PROVIDED RECORDS:

------------------------------

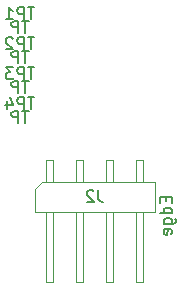
<source format=gbr>
G04 #@! TF.GenerationSoftware,KiCad,Pcbnew,(6.0.0-0)*
G04 #@! TF.CreationDate,2023-01-22T15:48:09+00:00*
G04 #@! TF.ProjectId,VR-Conditioner-MAX9926+reg,56522d43-6f6e-4646-9974-696f6e65722d,3.74*
G04 #@! TF.SameCoordinates,PX6a95280PY6f6d640*
G04 #@! TF.FileFunction,AssemblyDrawing,Bot*
%FSLAX46Y46*%
G04 Gerber Fmt 4.6, Leading zero omitted, Abs format (unit mm)*
G04 Created by KiCad (PCBNEW (6.0.0-0)) date 2023-01-22 15:48:09*
%MOMM*%
%LPD*%
G01*
G04 APERTURE LIST*
%ADD10C,0.150000*%
%ADD11C,0.100000*%
G04 APERTURE END LIST*
D10*
G04 #@! TO.C,J2*
X19216571Y1734620D02*
X19216571Y1401286D01*
X19740380Y1258429D02*
X19740380Y1734620D01*
X18740380Y1734620D01*
X18740380Y1258429D01*
X19740380Y401286D02*
X18740380Y401286D01*
X19692761Y401286D02*
X19740380Y496524D01*
X19740380Y687000D01*
X19692761Y782239D01*
X19645142Y829858D01*
X19549904Y877477D01*
X19264190Y877477D01*
X19168952Y829858D01*
X19121333Y782239D01*
X19073714Y687000D01*
X19073714Y496524D01*
X19121333Y401286D01*
X19073714Y-503476D02*
X19883238Y-503476D01*
X19978476Y-455857D01*
X20026095Y-408238D01*
X20073714Y-313000D01*
X20073714Y-170142D01*
X20026095Y-74904D01*
X19692761Y-503476D02*
X19740380Y-408238D01*
X19740380Y-217761D01*
X19692761Y-122523D01*
X19645142Y-74904D01*
X19549904Y-27285D01*
X19264190Y-27285D01*
X19168952Y-74904D01*
X19121333Y-122523D01*
X19073714Y-217761D01*
X19073714Y-408238D01*
X19121333Y-503476D01*
X19692761Y-1360619D02*
X19740380Y-1265380D01*
X19740380Y-1074904D01*
X19692761Y-979666D01*
X19597523Y-932047D01*
X19216571Y-932047D01*
X19121333Y-979666D01*
X19073714Y-1074904D01*
X19073714Y-1265380D01*
X19121333Y-1360619D01*
X19216571Y-1408238D01*
X19311809Y-1408238D01*
X19407047Y-932047D01*
X13541333Y2349620D02*
X13541333Y1635334D01*
X13588952Y1492477D01*
X13684190Y1397239D01*
X13827047Y1349620D01*
X13922285Y1349620D01*
X13112761Y2254381D02*
X13065142Y2302000D01*
X12969904Y2349620D01*
X12731809Y2349620D01*
X12636571Y2302000D01*
X12588952Y2254381D01*
X12541333Y2159143D01*
X12541333Y2063905D01*
X12588952Y1921048D01*
X13160380Y1349620D01*
X12541333Y1349620D01*
G04 #@! TO.C,TP2*
X7643714Y14136620D02*
X7072285Y14136620D01*
X7358000Y13136620D02*
X7358000Y14136620D01*
X6738952Y13136620D02*
X6738952Y14136620D01*
X6358000Y14136620D01*
X6262761Y14089000D01*
X6215142Y14041381D01*
X6167523Y13946143D01*
X6167523Y13803286D01*
X6215142Y13708048D01*
X6262761Y13660429D01*
X6358000Y13612810D01*
X6738952Y13612810D01*
X8119904Y15279620D02*
X7548476Y15279620D01*
X7834190Y14279620D02*
X7834190Y15279620D01*
X7215142Y14279620D02*
X7215142Y15279620D01*
X6834190Y15279620D01*
X6738952Y15232000D01*
X6691333Y15184381D01*
X6643714Y15089143D01*
X6643714Y14946286D01*
X6691333Y14851048D01*
X6738952Y14803429D01*
X6834190Y14755810D01*
X7215142Y14755810D01*
X6262761Y15184381D02*
X6215142Y15232000D01*
X6119904Y15279620D01*
X5881809Y15279620D01*
X5786571Y15232000D01*
X5738952Y15184381D01*
X5691333Y15089143D01*
X5691333Y14993905D01*
X5738952Y14851048D01*
X6310380Y14279620D01*
X5691333Y14279620D01*
G04 #@! TO.C,TP4*
X7643714Y9056620D02*
X7072285Y9056620D01*
X7358000Y8056620D02*
X7358000Y9056620D01*
X6738952Y8056620D02*
X6738952Y9056620D01*
X6358000Y9056620D01*
X6262761Y9009000D01*
X6215142Y8961381D01*
X6167523Y8866143D01*
X6167523Y8723286D01*
X6215142Y8628048D01*
X6262761Y8580429D01*
X6358000Y8532810D01*
X6738952Y8532810D01*
X8119904Y10199620D02*
X7548476Y10199620D01*
X7834190Y9199620D02*
X7834190Y10199620D01*
X7215142Y9199620D02*
X7215142Y10199620D01*
X6834190Y10199620D01*
X6738952Y10152000D01*
X6691333Y10104381D01*
X6643714Y10009143D01*
X6643714Y9866286D01*
X6691333Y9771048D01*
X6738952Y9723429D01*
X6834190Y9675810D01*
X7215142Y9675810D01*
X5786571Y9866286D02*
X5786571Y9199620D01*
X6024666Y10247239D02*
X6262761Y9532953D01*
X5643714Y9532953D01*
G04 #@! TO.C,TP3*
X7643714Y11596620D02*
X7072285Y11596620D01*
X7358000Y10596620D02*
X7358000Y11596620D01*
X6738952Y10596620D02*
X6738952Y11596620D01*
X6358000Y11596620D01*
X6262761Y11549000D01*
X6215142Y11501381D01*
X6167523Y11406143D01*
X6167523Y11263286D01*
X6215142Y11168048D01*
X6262761Y11120429D01*
X6358000Y11072810D01*
X6738952Y11072810D01*
X8119904Y12739620D02*
X7548476Y12739620D01*
X7834190Y11739620D02*
X7834190Y12739620D01*
X7215142Y11739620D02*
X7215142Y12739620D01*
X6834190Y12739620D01*
X6738952Y12692000D01*
X6691333Y12644381D01*
X6643714Y12549143D01*
X6643714Y12406286D01*
X6691333Y12311048D01*
X6738952Y12263429D01*
X6834190Y12215810D01*
X7215142Y12215810D01*
X6310380Y12739620D02*
X5691333Y12739620D01*
X6024666Y12358667D01*
X5881809Y12358667D01*
X5786571Y12311048D01*
X5738952Y12263429D01*
X5691333Y12168191D01*
X5691333Y11930096D01*
X5738952Y11834858D01*
X5786571Y11787239D01*
X5881809Y11739620D01*
X6167523Y11739620D01*
X6262761Y11787239D01*
X6310380Y11834858D01*
G04 #@! TO.C,TP1*
X7643714Y16676620D02*
X7072285Y16676620D01*
X7358000Y15676620D02*
X7358000Y16676620D01*
X6738952Y15676620D02*
X6738952Y16676620D01*
X6358000Y16676620D01*
X6262761Y16629000D01*
X6215142Y16581381D01*
X6167523Y16486143D01*
X6167523Y16343286D01*
X6215142Y16248048D01*
X6262761Y16200429D01*
X6358000Y16152810D01*
X6738952Y16152810D01*
X8119904Y17819620D02*
X7548476Y17819620D01*
X7834190Y16819620D02*
X7834190Y17819620D01*
X7215142Y16819620D02*
X7215142Y17819620D01*
X6834190Y17819620D01*
X6738952Y17772000D01*
X6691333Y17724381D01*
X6643714Y17629143D01*
X6643714Y17486286D01*
X6691333Y17391048D01*
X6738952Y17343429D01*
X6834190Y17295810D01*
X7215142Y17295810D01*
X5691333Y16819620D02*
X6262761Y16819620D01*
X5977047Y16819620D02*
X5977047Y17819620D01*
X6072285Y17676762D01*
X6167523Y17581524D01*
X6262761Y17533905D01*
D11*
G04 #@! TO.C,J2*
X18288000Y532000D02*
X18288000Y3072000D01*
X9718000Y532000D02*
X9718000Y-5468000D01*
X9078000Y4892000D02*
X9078000Y3072000D01*
X14798000Y4892000D02*
X14798000Y3072000D01*
X9078000Y532000D02*
X9078000Y-5468000D01*
X11618000Y532000D02*
X11618000Y-5468000D01*
X17338000Y4892000D02*
X17338000Y3072000D01*
X14158000Y4892000D02*
X14158000Y3072000D01*
X11618000Y-5468000D02*
X12258000Y-5468000D01*
X14798000Y532000D02*
X14798000Y-5468000D01*
X12258000Y532000D02*
X12258000Y-5468000D01*
X8128000Y532000D02*
X18288000Y532000D01*
X16698000Y-5468000D02*
X17338000Y-5468000D01*
X16698000Y532000D02*
X16698000Y-5468000D01*
X9718000Y4892000D02*
X9718000Y3072000D01*
X11618000Y4892000D02*
X11618000Y3072000D01*
X16698000Y4892000D02*
X17338000Y4892000D01*
X17338000Y532000D02*
X17338000Y-5468000D01*
X16698000Y4892000D02*
X16698000Y3072000D01*
X14158000Y4892000D02*
X14798000Y4892000D01*
X14158000Y532000D02*
X14158000Y-5468000D01*
X14158000Y-5468000D02*
X14798000Y-5468000D01*
X8128000Y2437000D02*
X8128000Y532000D01*
X9078000Y4892000D02*
X9718000Y4892000D01*
X11618000Y4892000D02*
X12258000Y4892000D01*
X18288000Y3072000D02*
X8763000Y3072000D01*
X8763000Y3072000D02*
X8128000Y2437000D01*
X9078000Y-5468000D02*
X9718000Y-5468000D01*
X12258000Y4892000D02*
X12258000Y3072000D01*
G04 #@! TD*
M02*

</source>
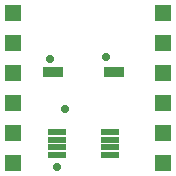
<source format=gts>
G75*
%MOIN*%
%OFA0B0*%
%FSLAX24Y24*%
%IPPOS*%
%LPD*%
%AMOC8*
5,1,8,0,0,1.08239X$1,22.5*
%
%ADD10R,0.0581X0.0581*%
%ADD11R,0.0700X0.0345*%
%ADD12R,0.0621X0.0227*%
%ADD13C,0.0290*%
D10*
X002833Y002813D03*
X002833Y003813D03*
X002833Y004813D03*
X002833Y005813D03*
X002833Y006813D03*
X002833Y007813D03*
X007833Y007813D03*
X007833Y006813D03*
X007833Y005813D03*
X007833Y004813D03*
X007833Y003813D03*
X007833Y002813D03*
D11*
X006187Y005843D03*
X004179Y005843D03*
D12*
X004300Y003845D03*
X004300Y003589D03*
X004300Y003333D03*
X004300Y003077D03*
X006083Y003077D03*
X006083Y003333D03*
X006083Y003589D03*
X006083Y003845D03*
D13*
X004573Y004603D03*
X004073Y006293D03*
X005933Y006363D03*
X004303Y002693D03*
M02*

</source>
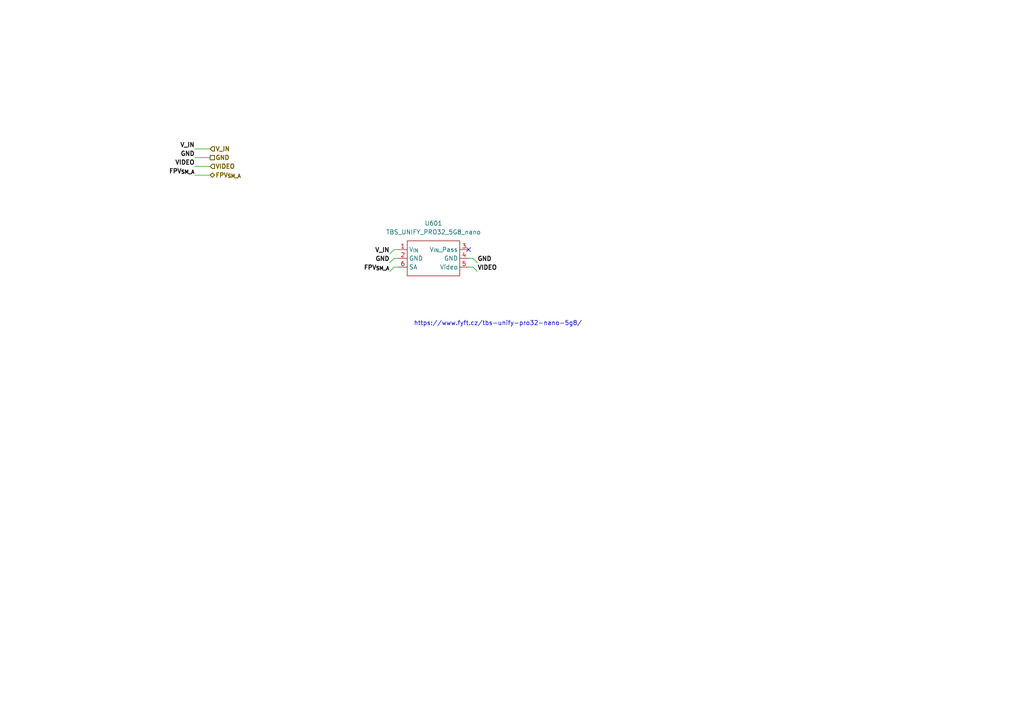
<source format=kicad_sch>
(kicad_sch (version 20211123) (generator eeschema)

  (uuid c20e4db0-35fa-42a2-93bf-2418c93f8132)

  (paper "A4")

  (title_block
    (title "Power Unit - CanSat 2023")
    (date "2023-01-19")
    (rev "2022")
    (company "Project SkyFall")
    (comment 1 "David Haisman")
  )

  


  (no_connect (at 135.89 72.39) (uuid 3ed1e012-4dbc-4142-aee8-2966fb15ef4f))

  (wire (pts (xy 138.43 78.74) (xy 137.16 77.47))
    (stroke (width 0) (type default) (color 0 0 0 0))
    (uuid 0829b040-207d-4620-97a4-a40584564f03)
  )
  (wire (pts (xy 60.96 45.72) (xy 56.515 45.72))
    (stroke (width 0) (type default) (color 0 0 0 0))
    (uuid 1e55352e-9637-478e-a511-30c39c167cf4)
  )
  (wire (pts (xy 137.16 77.47) (xy 135.89 77.47))
    (stroke (width 0) (type default) (color 0 0 0 0))
    (uuid 3b032114-b85a-46ca-a71b-a430f86e43de)
  )
  (wire (pts (xy 135.89 74.93) (xy 137.16 74.93))
    (stroke (width 0) (type default) (color 0 0 0 0))
    (uuid 547ef008-e05e-4239-9728-814ec26417e2)
  )
  (wire (pts (xy 56.515 50.8) (xy 60.96 50.8))
    (stroke (width 0) (type default) (color 0 0 0 0))
    (uuid 5970def2-a80b-48b9-b711-68a0ecc74572)
  )
  (wire (pts (xy 138.43 76.2) (xy 137.16 74.93))
    (stroke (width 0) (type default) (color 0 0 0 0))
    (uuid 60cc89ca-b9a2-49f9-887d-d72cb77f5fb0)
  )
  (wire (pts (xy 113.03 76.2) (xy 114.3 74.93))
    (stroke (width 0) (type default) (color 0 0 0 0))
    (uuid 6533fdfd-c502-4b62-b393-d9563ed934af)
  )
  (wire (pts (xy 113.03 78.74) (xy 114.3 77.47))
    (stroke (width 0) (type default) (color 0 0 0 0))
    (uuid 7782ef4a-f513-478b-a434-6c793983d153)
  )
  (wire (pts (xy 56.515 48.26) (xy 60.96 48.26))
    (stroke (width 0) (type default) (color 0 0 0 0))
    (uuid 9ad7abc5-3836-4ee0-a973-980f9721187f)
  )
  (wire (pts (xy 114.3 77.47) (xy 115.57 77.47))
    (stroke (width 0) (type default) (color 0 0 0 0))
    (uuid a67f3bee-a8da-41ee-8151-dbdd6dc2564c)
  )
  (wire (pts (xy 56.515 43.18) (xy 60.96 43.18))
    (stroke (width 0) (type default) (color 0 0 0 0))
    (uuid ac7f3fe6-8c01-4fff-aac7-331147a89775)
  )
  (wire (pts (xy 114.3 72.39) (xy 115.57 72.39))
    (stroke (width 0) (type default) (color 0 0 0 0))
    (uuid b4138076-d0fd-457e-a2af-0bdeae13ff74)
  )
  (wire (pts (xy 113.03 73.66) (xy 114.3 72.39))
    (stroke (width 0) (type default) (color 0 0 0 0))
    (uuid bc71b293-c9a5-40b2-90a8-0c839cba4204)
  )
  (wire (pts (xy 114.3 74.93) (xy 115.57 74.93))
    (stroke (width 0) (type default) (color 0 0 0 0))
    (uuid d94c26ec-c3bc-4f63-b02f-01559248fc42)
  )

  (text "https://www.fyft.cz/tbs-unify-pro32-nano-5g8/" (at 120.015 94.615 0)
    (effects (font (size 1.27 1.27)) (justify left bottom))
    (uuid 036759ac-4982-4d1b-b8cf-b6fd97638a17)
  )

  (label "FPV_{SM_A}" (at 56.515 50.8 180)
    (effects (font (size 1.27 1.27) (thickness 0.254) bold) (justify right bottom))
    (uuid 47e3df22-5be7-4bb8-9d7e-69d208eace96)
  )
  (label "V_IN" (at 113.03 73.66 180)
    (effects (font (size 1.27 1.27) bold) (justify right bottom))
    (uuid 4b84756f-efee-4064-9a54-330500eda579)
  )
  (label "GND" (at 113.03 76.2 180)
    (effects (font (size 1.27 1.27) bold) (justify right bottom))
    (uuid 8d1bff99-7eea-46b0-a7e9-f6477aaec9de)
  )
  (label "VIDEO" (at 138.43 78.74 0)
    (effects (font (size 1.27 1.27) bold) (justify left bottom))
    (uuid d1b2ee00-a710-4996-a201-f8b4d8a173fd)
  )
  (label "V_IN" (at 56.515 43.18 180)
    (effects (font (size 1.27 1.27) bold) (justify right bottom))
    (uuid da0cde4e-9f19-41ce-b741-36becc93c24b)
  )
  (label "GND" (at 56.515 45.72 180)
    (effects (font (size 1.27 1.27) bold) (justify right bottom))
    (uuid ddd5a104-f991-4bed-8161-d838d6573163)
  )
  (label "VIDEO" (at 56.515 48.26 180)
    (effects (font (size 1.27 1.27) bold) (justify right bottom))
    (uuid ed23ef95-3293-4d6f-b919-fe8ed548bfbe)
  )
  (label "FPV_{SM_A}" (at 113.03 78.74 180)
    (effects (font (size 1.27 1.27) (thickness 0.254) bold) (justify right bottom))
    (uuid ef4086d6-3f64-4bba-9c35-0b795a8e7e2f)
  )
  (label "GND" (at 138.43 76.2 0)
    (effects (font (size 1.27 1.27) bold) (justify left bottom))
    (uuid fa9e2f62-4f5b-4ea8-a6a7-0ca070e74618)
  )

  (hierarchical_label "FPV_{SM_A}" (shape bidirectional) (at 60.96 50.8 0)
    (effects (font (size 1.27 1.27) (thickness 0.254) bold) (justify left))
    (uuid 1f44c2d4-5850-4ed0-b771-fab14df4ee39)
  )
  (hierarchical_label "GND" (shape passive) (at 60.96 45.72 0)
    (effects (font (size 1.27 1.27) bold) (justify left))
    (uuid 80a15548-7c13-46b4-81af-89bb990b3d79)
  )
  (hierarchical_label "VIDEO" (shape input) (at 60.96 48.26 0)
    (effects (font (size 1.27 1.27) bold) (justify left))
    (uuid ee0b83b8-7429-40b2-9a14-e153e3fc0def)
  )
  (hierarchical_label "V_IN" (shape input) (at 60.96 43.18 0)
    (effects (font (size 1.27 1.27) (thickness 0.254) bold) (justify left))
    (uuid f20e31b3-bbc8-404d-8b4a-857118b026a7)
  )

  (symbol (lib_id "1Knihovna:TBS_UNIFY_PRO32_5G8_nano") (at 125.73 74.93 0) (unit 1)
    (in_bom yes) (on_board yes) (fields_autoplaced)
    (uuid a06fb49e-83d2-4881-a02d-8614d728937a)
    (property "Reference" "U601" (id 0) (at 125.73 64.77 0))
    (property "Value" "TBS_UNIFY_PRO32_5G8_nano" (id 1) (at 125.73 67.31 0))
    (property "Footprint" "1Knihovna:TBS UNIFY PRO32 5G8 nano" (id 2) (at 125.73 74.93 0)
      (effects (font (size 1.27 1.27)) hide)
    )
    (property "Datasheet" "" (id 3) (at 125.73 74.93 0)
      (effects (font (size 1.27 1.27)) hide)
    )
    (pin "1" (uuid 32405172-9e65-4648-b356-c66181e376bb))
    (pin "2" (uuid 24be9190-c3f6-4c5c-82cf-2e8a66104541))
    (pin "3" (uuid 0f810139-411f-4165-b282-35f94543f024))
    (pin "4" (uuid 60d1cdf3-1bda-4682-935a-31d9c41fd8c4))
    (pin "5" (uuid 64622162-40fb-4308-9ddb-58e38d6577fc))
    (pin "6" (uuid 0dcb5281-c4d9-4995-babc-11df4d481868))
  )
)

</source>
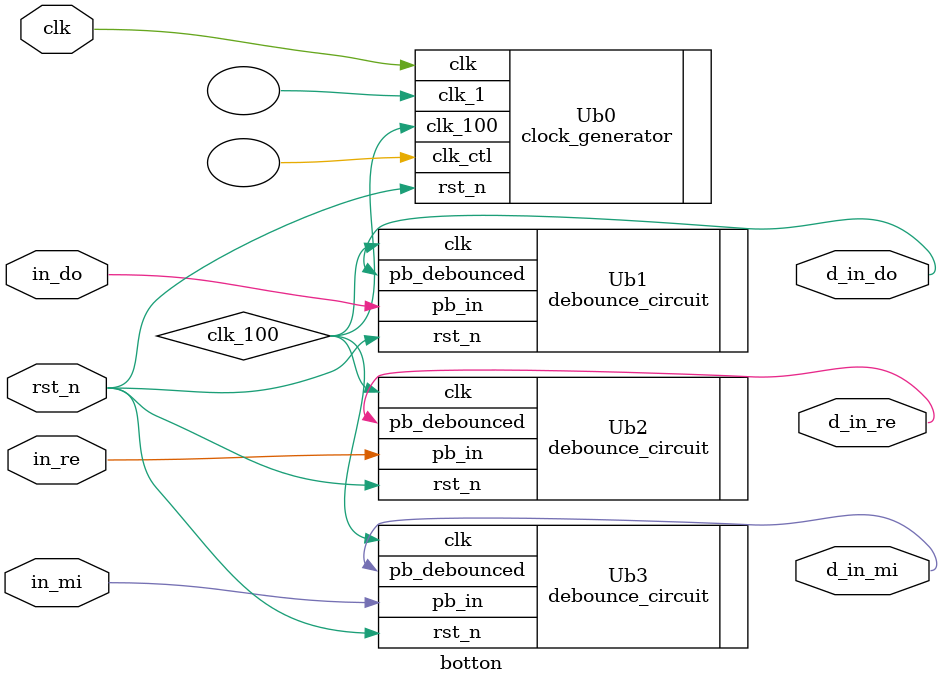
<source format=v>
`timescale 1ns / 1ps

module botton(
    d_in_do,
    d_in_re,
    d_in_mi,
    in_do,
    in_re,
    in_mi,
    clk,
    rst_n
);
output d_in_do, d_in_re, d_in_mi;
input in_do, in_re, in_mi;
input clk, rst_n;
wire clk_100;

clock_generator Ub0(
    .clk(clk),    //clock from crystal
    .rst_n(rst_n),  //active low reset
    .clk_1(),  //generated 1Hz clock
    .clk_100(clk_100), //generated 100Hz clock
    .clk_ctl() //scan control
);

debounce_circuit Ub1(
    .clk(clk_100),    //global clock
    .rst_n(rst_n),  //negative edge reset
    .pb_in(in_do),  //push botton input
    .pb_debounced(d_in_do)    //debounced push botton output
);

debounce_circuit Ub2(
    .clk(clk_100),    //global clock
    .rst_n(rst_n),  //negative edge reset
    .pb_in(in_re),  //push botton input
    .pb_debounced(d_in_re)    //debounced push botton output
);

debounce_circuit Ub3(
    .clk(clk_100),    //global clock
    .rst_n(rst_n),  //negative edge reset
    .pb_in(in_mi),  //push botton input
    .pb_debounced(d_in_mi)    //debounced push botton output
);

endmodule

</source>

------------------------------

EXERCISE AIM: Show all lines from the data above in which the word "VIDEO" appears.

SOLUTION FOR THIS PROBLEM:
  (label "VIDEO" (at 138.43 78.74 0)
  (label "VIDEO" (at 56.515 48.26 180)
  (hierarchical_label "VIDEO" (shape input) (at 60.96 48.26 0)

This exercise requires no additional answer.